__PAGE EXCERPT__.
Association Flashcards
Define support and confidence formulas
Support(ABC) = o(ABC) / o(N) Confidence(AB->C) = o(ABC) / o(AB)
What do you know about (AB->C), (A->BC), (AC->B) and (ABC -> C)
Top 3, numerators are all the same. Bottom, doesn’t make sense.
Apriori Principle
If support of a superset is large, the subsets must be large. If a subset is small, the supersets must be small.
Anti-monotone principle
This phenom is called what?
Use the books word and describe monotone and anti-monotone.
Similar if not identical to apriori, we know if we find all subsets that are “interesting”, we don’t have to worry about supersets being more interesting.
Upward closed.
Monotone: if a subset satisfies a constraint, so does supersets.
Anti-monotone: if a subset violates, so does supersets.
How many database scans does an association using the Apriori method require?
Without apriori, As many as your largest k-item set. With apriori, as many as largest ‘interesting’ k-itemset.
4 ways to Generate candidate k-itemsets.
Which require pruning?
- Brute force: Generate every possible k-itemset. Prune.
- SQL Join: Join the DB table of k-1 itemsets to itself. Join logic: first two items identical, third item different. Sounds familiar.

__AVAILABLE DATA__.
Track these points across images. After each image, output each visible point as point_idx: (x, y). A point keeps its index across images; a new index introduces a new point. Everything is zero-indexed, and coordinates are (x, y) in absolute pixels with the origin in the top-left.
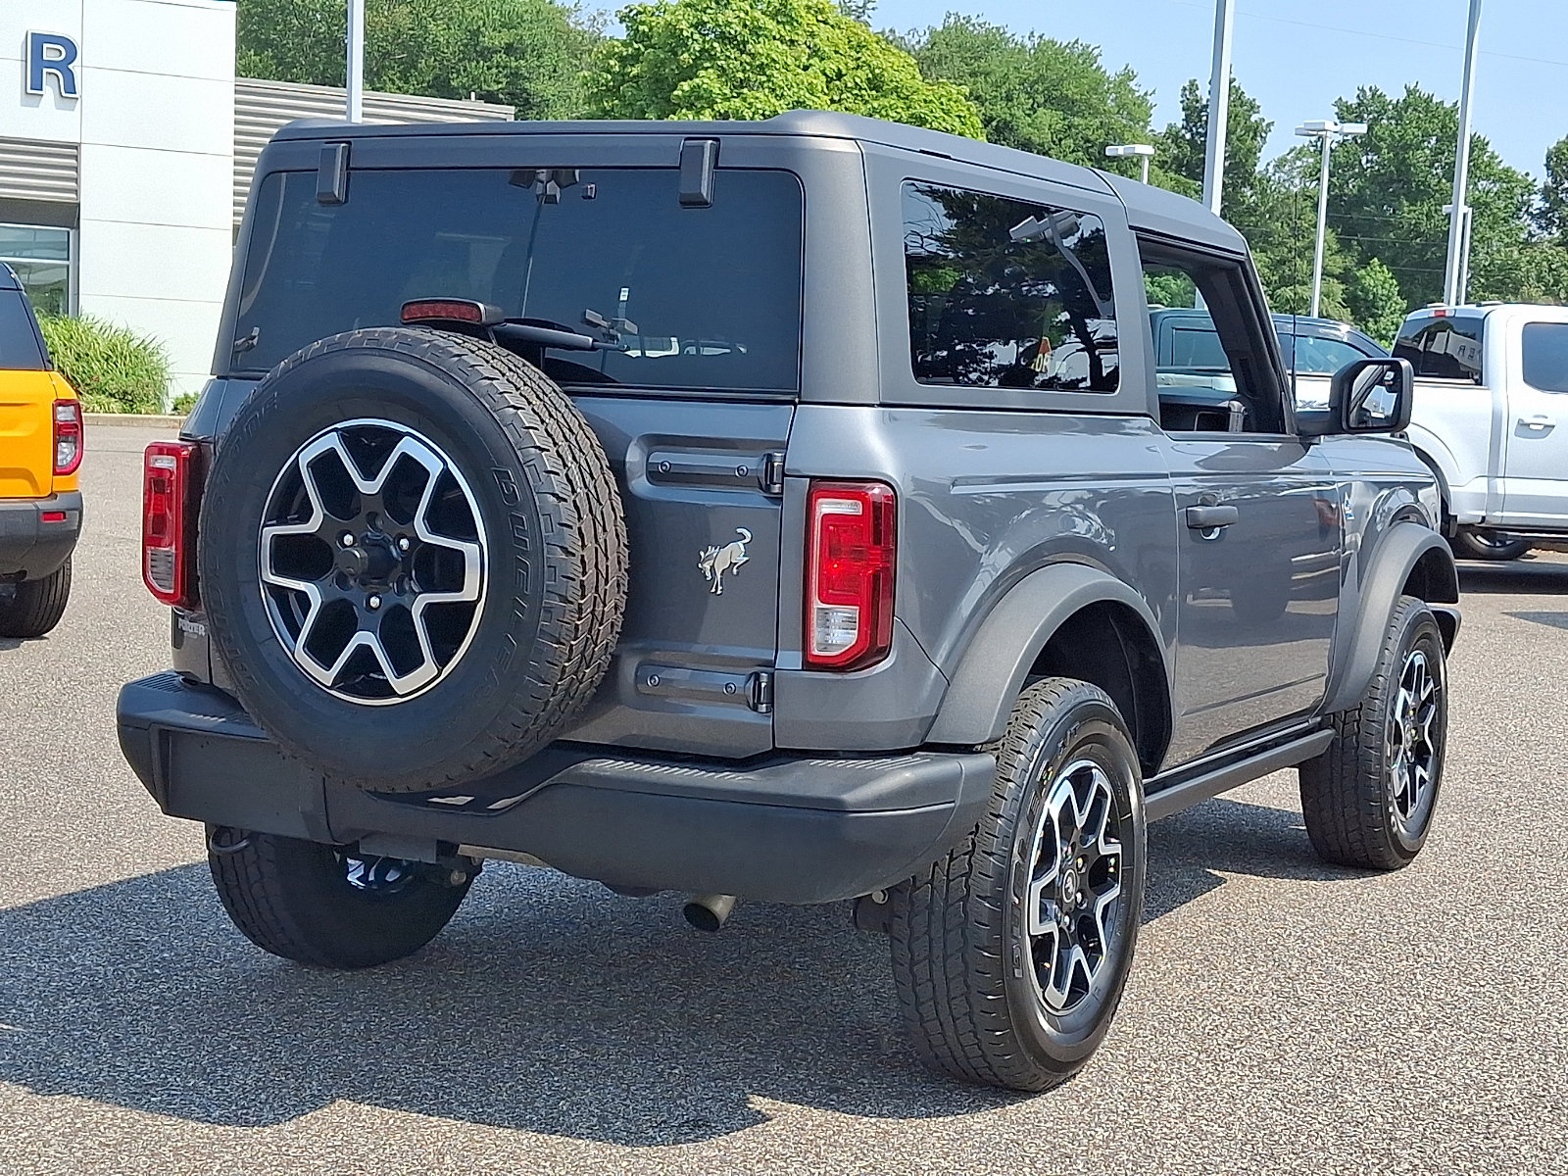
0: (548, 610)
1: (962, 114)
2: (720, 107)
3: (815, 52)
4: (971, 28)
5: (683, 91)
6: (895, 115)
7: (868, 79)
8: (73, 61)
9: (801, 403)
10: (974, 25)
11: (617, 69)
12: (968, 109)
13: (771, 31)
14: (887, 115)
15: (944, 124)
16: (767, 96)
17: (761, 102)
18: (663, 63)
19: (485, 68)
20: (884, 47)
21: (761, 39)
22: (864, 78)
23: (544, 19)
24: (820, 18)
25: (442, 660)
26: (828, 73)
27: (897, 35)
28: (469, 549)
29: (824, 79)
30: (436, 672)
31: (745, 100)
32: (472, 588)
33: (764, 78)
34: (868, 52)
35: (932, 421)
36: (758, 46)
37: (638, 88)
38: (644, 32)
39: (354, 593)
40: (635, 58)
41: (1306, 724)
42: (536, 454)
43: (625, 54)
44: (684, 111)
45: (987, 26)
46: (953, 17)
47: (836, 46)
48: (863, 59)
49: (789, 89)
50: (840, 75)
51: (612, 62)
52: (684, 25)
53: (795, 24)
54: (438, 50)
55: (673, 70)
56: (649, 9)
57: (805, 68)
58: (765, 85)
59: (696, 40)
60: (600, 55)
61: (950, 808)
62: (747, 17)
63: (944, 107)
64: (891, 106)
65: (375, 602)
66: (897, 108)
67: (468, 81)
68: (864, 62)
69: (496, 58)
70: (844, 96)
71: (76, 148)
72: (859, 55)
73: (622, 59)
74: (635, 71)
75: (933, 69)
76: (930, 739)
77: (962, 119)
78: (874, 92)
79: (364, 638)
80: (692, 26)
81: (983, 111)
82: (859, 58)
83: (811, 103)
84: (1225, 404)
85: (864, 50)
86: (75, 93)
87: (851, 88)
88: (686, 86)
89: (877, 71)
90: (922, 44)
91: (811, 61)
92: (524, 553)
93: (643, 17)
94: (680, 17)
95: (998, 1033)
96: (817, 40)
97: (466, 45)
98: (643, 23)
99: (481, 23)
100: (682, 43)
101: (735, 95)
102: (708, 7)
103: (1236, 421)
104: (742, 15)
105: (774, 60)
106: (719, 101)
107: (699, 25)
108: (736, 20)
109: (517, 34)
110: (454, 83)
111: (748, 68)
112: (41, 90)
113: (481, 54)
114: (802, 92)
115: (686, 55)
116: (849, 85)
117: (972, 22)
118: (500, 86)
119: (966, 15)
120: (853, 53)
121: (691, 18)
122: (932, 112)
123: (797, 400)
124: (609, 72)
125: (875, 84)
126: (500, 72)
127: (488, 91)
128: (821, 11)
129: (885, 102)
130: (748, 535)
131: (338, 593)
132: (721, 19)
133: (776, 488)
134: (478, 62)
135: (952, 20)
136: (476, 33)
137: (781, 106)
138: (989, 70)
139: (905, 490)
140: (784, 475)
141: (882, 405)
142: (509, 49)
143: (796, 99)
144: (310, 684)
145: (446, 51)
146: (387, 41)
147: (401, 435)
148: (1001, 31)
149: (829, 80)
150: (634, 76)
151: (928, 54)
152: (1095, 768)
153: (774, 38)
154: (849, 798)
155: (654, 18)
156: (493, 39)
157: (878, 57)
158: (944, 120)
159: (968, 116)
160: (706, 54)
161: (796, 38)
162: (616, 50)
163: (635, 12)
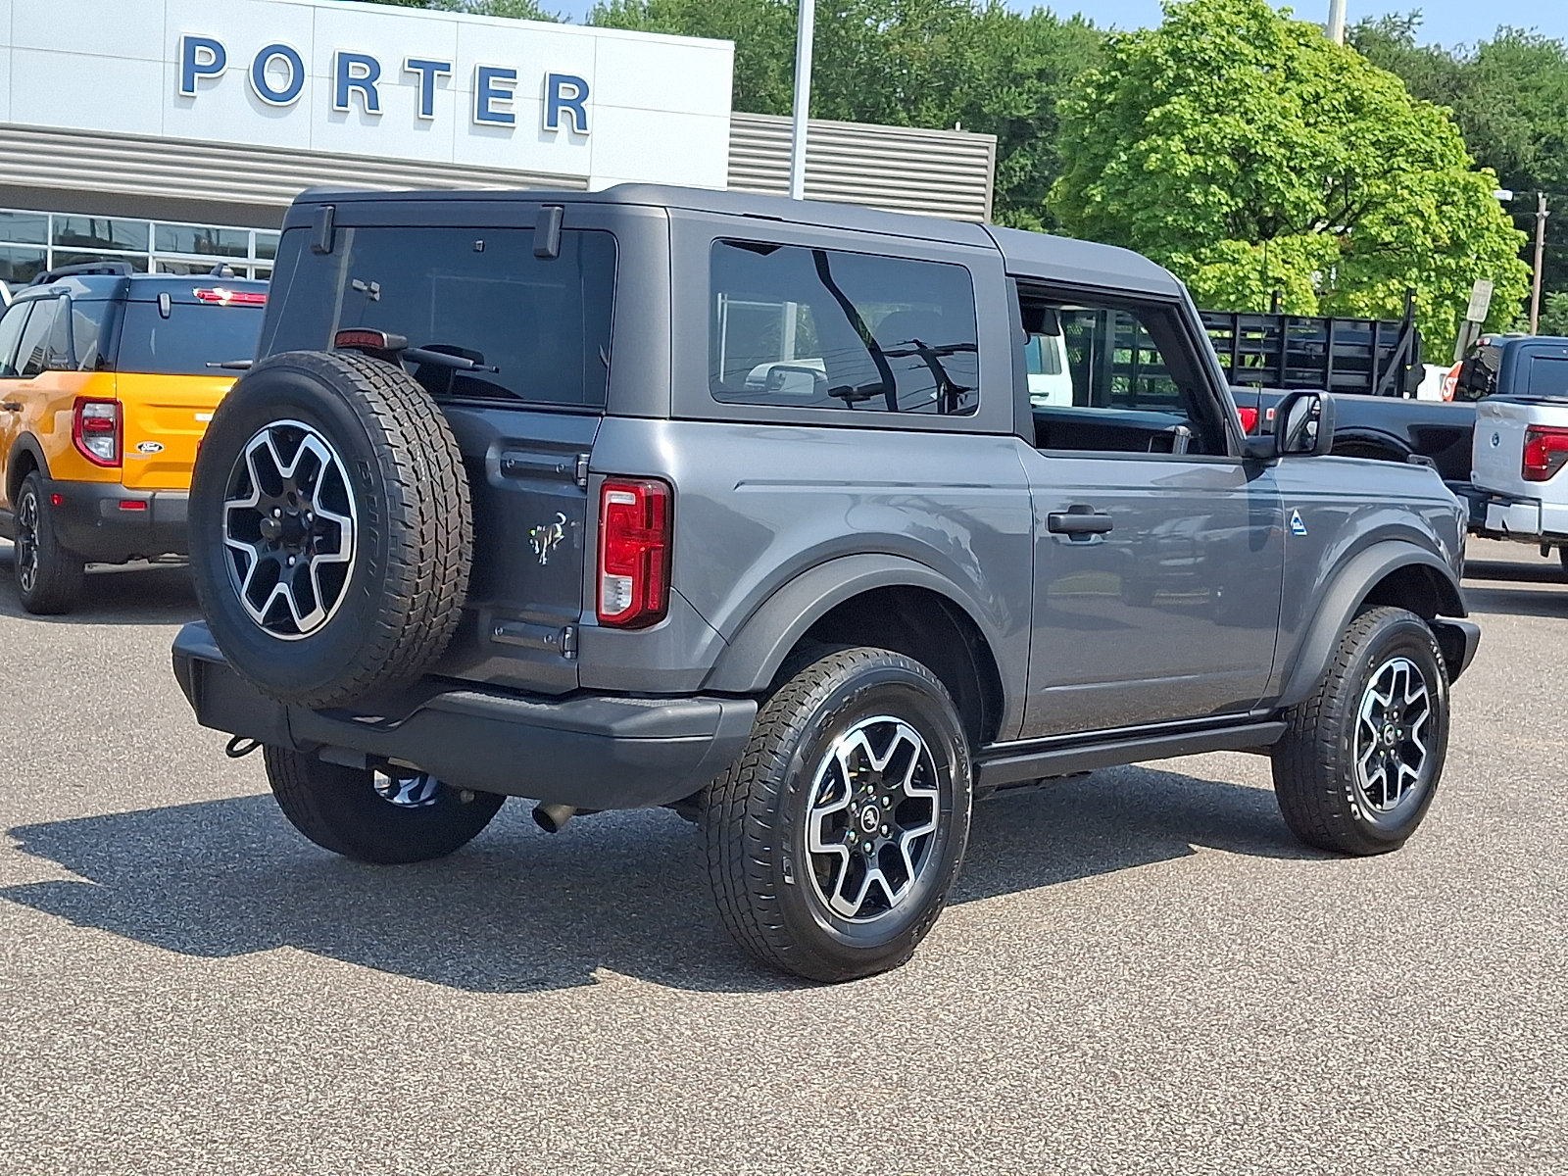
0: (391, 569)
1: (1444, 136)
2: (1189, 133)
3: (1291, 74)
4: (1524, 42)
5: (1155, 117)
6: (1371, 137)
7: (1347, 101)
8: (585, 99)
9: (607, 415)
10: (1527, 38)
11: (1094, 96)
12: (1451, 130)
13: (1247, 56)
14: (1364, 137)
15: (1423, 146)
16: (1238, 121)
17: (1230, 127)
18: (1137, 90)
19: (1017, 94)
20: (1367, 69)
21: (1236, 64)
22: (1342, 100)
23: (1077, 44)
24: (1301, 41)
25: (328, 607)
26: (1305, 97)
27: (1442, 50)
28: (344, 521)
29: (1300, 102)
30: (324, 615)
31: (1215, 125)
32: (345, 553)
33: (1236, 103)
34: (1349, 75)
35: (729, 432)
36: (1232, 71)
37: (1113, 117)
38: (1122, 59)
39: (278, 555)
40: (1111, 86)
41: (1246, 715)
42: (388, 450)
43: (1102, 82)
44: (1154, 137)
45: (1541, 39)
46: (1504, 30)
47: (1316, 69)
48: (1343, 81)
49: (1261, 114)
50: (1317, 97)
51: (1089, 90)
52: (1159, 52)
53: (1275, 48)
54: (974, 77)
55: (1146, 96)
56: (1128, 36)
57: (1281, 92)
58: (1237, 109)
59: (1170, 67)
60: (1078, 84)
61: (708, 741)
62: (1223, 43)
63: (1425, 128)
64: (1368, 128)
65: (292, 560)
66: (1374, 130)
67: (999, 107)
68: (1343, 85)
69: (1028, 84)
70: (1320, 119)
71: (586, 181)
72: (1340, 77)
73: (1100, 87)
74: (1112, 98)
75: (1479, 84)
76: (707, 687)
77: (1444, 141)
78: (1352, 115)
79: (282, 588)
80: (1166, 53)
81: (1532, 127)
82: (1339, 81)
83: (1283, 127)
84: (1172, 429)
85: (1345, 72)
86: (586, 129)
87: (1329, 111)
88: (1157, 112)
89: (1356, 93)
90: (1469, 58)
91: (1288, 85)
92: (375, 525)
93: (1122, 46)
94: (1156, 45)
95: (773, 927)
96: (1296, 64)
97: (999, 72)
98: (1122, 51)
99: (1015, 49)
100: (1158, 70)
101: (1206, 120)
102: (1184, 34)
103: (1181, 444)
104: (1218, 41)
105: (1246, 84)
106: (1189, 126)
107: (1174, 53)
108: (1212, 46)
109: (1049, 60)
110: (985, 110)
111: (1221, 93)
112: (556, 126)
113: (1013, 81)
114: (1273, 116)
115: (1159, 82)
116: (1326, 108)
117: (1525, 35)
118: (1030, 111)
119: (1519, 28)
120: (1333, 76)
121: (1166, 45)
122: (1411, 134)
123: (604, 413)
124: (1086, 100)
125: (1355, 106)
126: (1031, 98)
127: (1018, 117)
128: (1303, 34)
129: (1362, 124)
130: (564, 518)
131: (270, 554)
132: (1196, 45)
133: (582, 482)
134: (1010, 88)
135: (1504, 34)
136: (1010, 60)
137: (1251, 131)
138: (1540, 84)
139: (681, 487)
140: (588, 472)
141: (672, 418)
142: (1041, 75)
143: (1267, 123)
144: (251, 621)
145: (980, 77)
146: (925, 69)
147: (306, 433)
148: (1557, 44)
149: (1306, 103)
150: (1111, 104)
151: (1474, 69)
152: (900, 723)
153: (1250, 62)
154: (616, 726)
155: (1133, 46)
156: (1027, 64)
157: (1359, 79)
158: (1423, 142)
159: (1450, 137)
160: (1180, 81)
161: (1273, 62)
162: (1094, 78)
163: (1114, 40)
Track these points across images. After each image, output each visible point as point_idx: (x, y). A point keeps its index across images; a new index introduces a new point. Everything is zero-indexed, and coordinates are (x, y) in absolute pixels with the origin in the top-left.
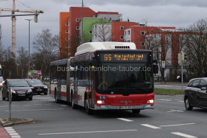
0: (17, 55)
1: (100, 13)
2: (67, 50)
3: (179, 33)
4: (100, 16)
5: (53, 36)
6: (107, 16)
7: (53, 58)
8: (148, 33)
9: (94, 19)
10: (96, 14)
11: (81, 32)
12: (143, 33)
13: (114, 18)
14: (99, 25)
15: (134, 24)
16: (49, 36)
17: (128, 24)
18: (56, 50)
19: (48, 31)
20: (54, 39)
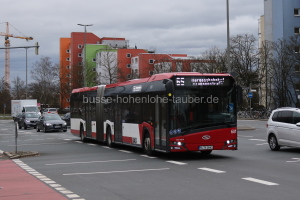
0: (12, 86)
1: (104, 39)
2: (68, 80)
3: (189, 61)
4: (105, 43)
5: (53, 65)
6: (113, 43)
7: (53, 89)
8: (156, 62)
9: (98, 46)
10: (101, 40)
11: (83, 60)
12: (151, 61)
13: (121, 44)
14: (103, 53)
15: (142, 51)
16: (48, 64)
17: (136, 51)
18: (55, 81)
19: (47, 58)
20: (54, 69)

__WORK ORDER__.
Answer these questions from the association flashcards:
1. What formula is given for Confidence(AB->C)?
2. How many database scans does the Apriori method require?
3. How does the brute force approach produce candidate k-itemsets?
The records were drawn from a different source than the text.

__ANSWER__.
1. Confidence(AB->C) = o(ABC) / o(AB).
2. It requires as many scans as the largest "interesting" k-itemset.
3. It generates every possible k-itemset and then prunes them.